---- Data to examine
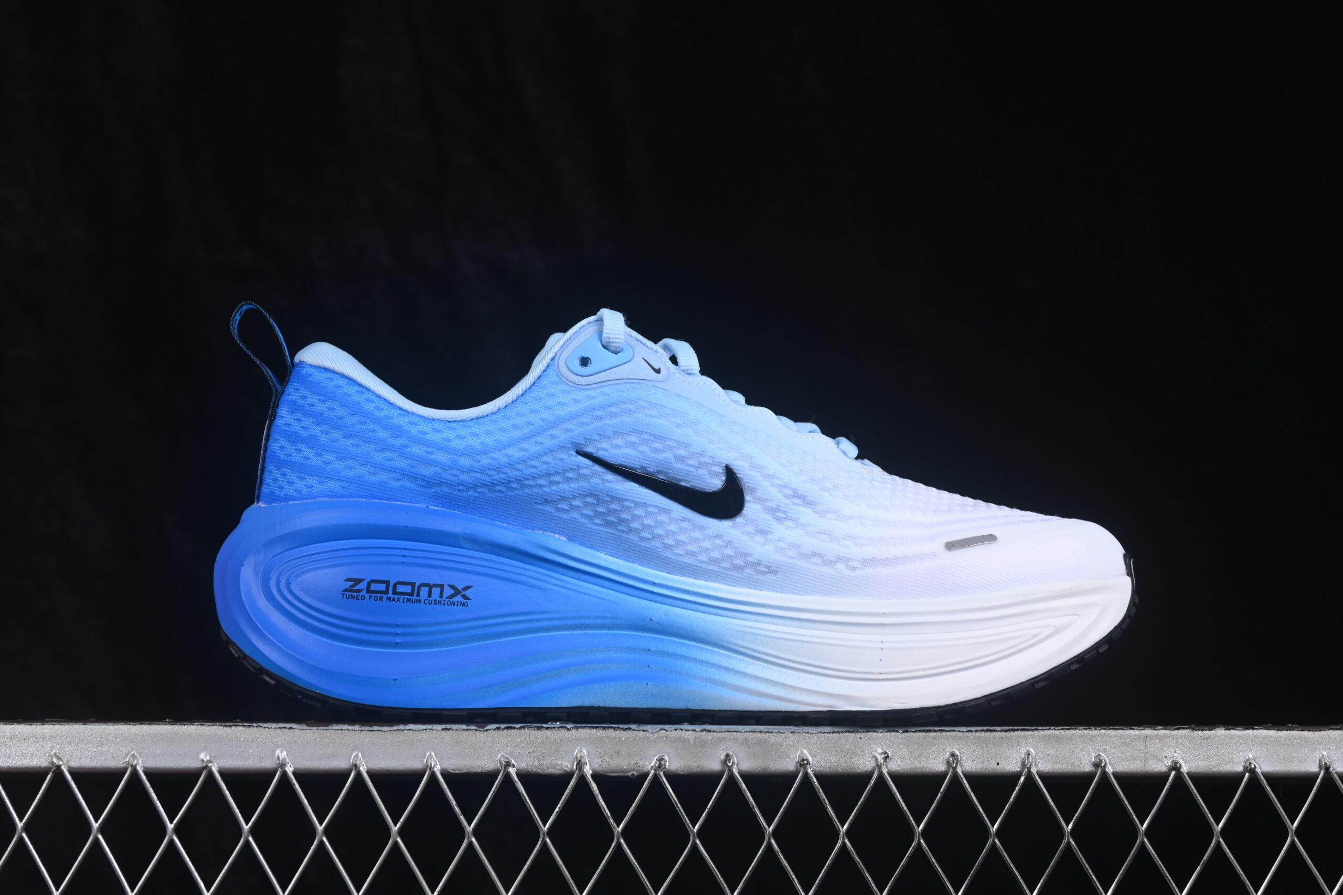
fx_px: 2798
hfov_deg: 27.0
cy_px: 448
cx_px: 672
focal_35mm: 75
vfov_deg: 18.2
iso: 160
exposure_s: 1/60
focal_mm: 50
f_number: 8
--------
---- Data to examine
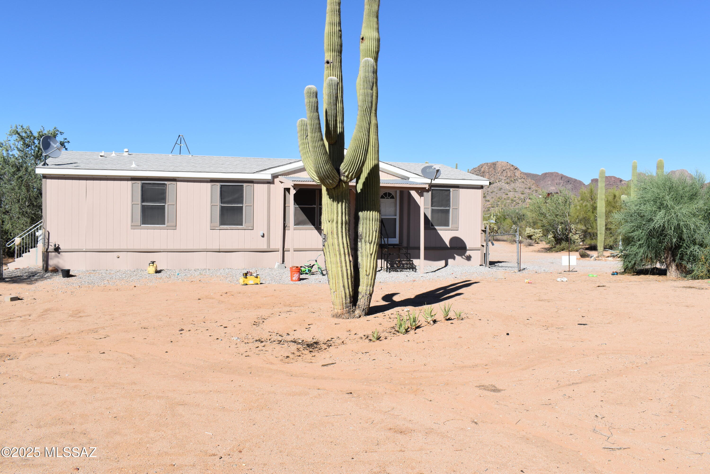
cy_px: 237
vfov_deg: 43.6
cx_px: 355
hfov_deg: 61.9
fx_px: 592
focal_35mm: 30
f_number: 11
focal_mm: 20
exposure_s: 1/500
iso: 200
--------
---- Data to examine
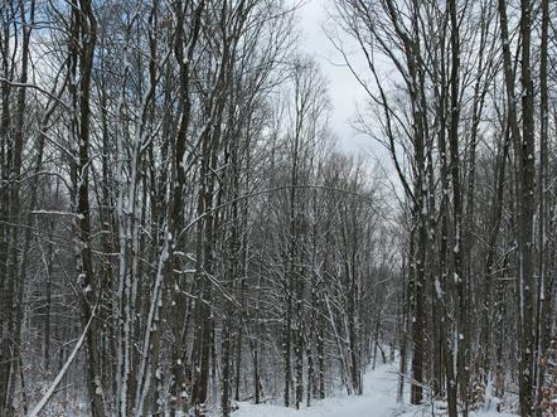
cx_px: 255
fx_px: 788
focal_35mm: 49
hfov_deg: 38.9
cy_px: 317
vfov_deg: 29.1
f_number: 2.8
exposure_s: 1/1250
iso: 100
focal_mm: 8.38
--------
▶ [Assigned task] The entries above hold the needed span. Transcribe exactly the lines from the one with "focal_35mm: 49" to the one with "focal_mm: 8.38", both included.

▶ [Answer box]
focal_35mm: 49
hfov_deg: 38.9
cy_px: 317
vfov_deg: 29.1
f_number: 2.8
exposure_s: 1/1250
iso: 100
focal_mm: 8.38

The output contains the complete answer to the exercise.